### [Work to be completed]
Output all entries verbatim. Skip pictures.

### [The records]
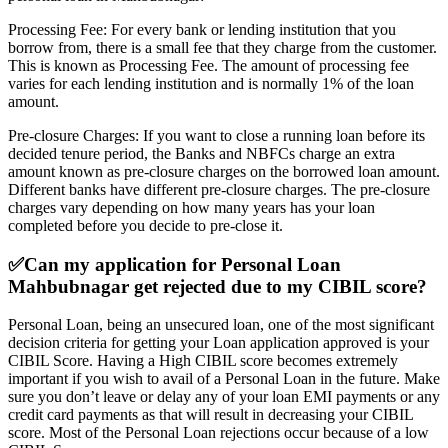
Processing Fee: For every bank or lending institution that you
borrow from, there is a small fee that they charge from the customer.
This is known as Processing Fee. The amount of processing fee
varies for each lending institution and is normally 1% of the loan
amount.
Pre-closure Charges: If you want to close a running loan before its
decided tenure period, the Banks and NBFCs charge an extra
amount known as pre-closure charges on the borrowed loan amount.
Different banks have different pre-closure charges. The pre-closure
charges vary depending on how many years has your loan
completed before you decide to pre-close it.
✅
Can my application for Personal Loan
Mahbubnagar get rejected due to my CIBIL score?
Personal Loan, being an unsecured loan, one of the most significant
decision criteria for getting your Loan application approved is your
CIBIL Score. Having a High CIBIL score becomes extremely
important if you wish to avail of a Personal Loan in the future. Make
sure you don’t leave or delay any of your loan EMI payments or any
credit card payments as that will result in decreasing your CIBIL
score. Most of the Personal Loan rejections occur because of a low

### [Answer below]
Processing Fee: For every bank or lending institution that you
borrow from, there is a small fee that they charge from the customer.
This is known as Processing Fee. The amount of processing fee
varies for each lending institution and is normally 1% of the loan
amount.
Pre-closure Charges: If you want to close a running loan before its
decided tenure period, the Banks and NBFCs charge an extra
amount known as pre-closure charges on the borrowed loan amount.
Different banks have different pre-closure charges. The pre-closure
charges vary depending on how many years has your loan
completed before you decide to pre-close it.
✅
Can my application for Personal Loan
Mahbubnagar get rejected due to my CIBIL score?
Personal Loan, being an unsecured loan, one of the most significant
decision criteria for getting your Loan application approved is your
CIBIL Score. Having a High CIBIL score becomes extremely
important if you wish to avail of a Personal Loan in the future. Make
sure you don’t leave or delay any of your loan EMI payments or any
credit card payments as that will result in decreasing your CIBIL
score. Most of the Personal Loan rejections occur because of a low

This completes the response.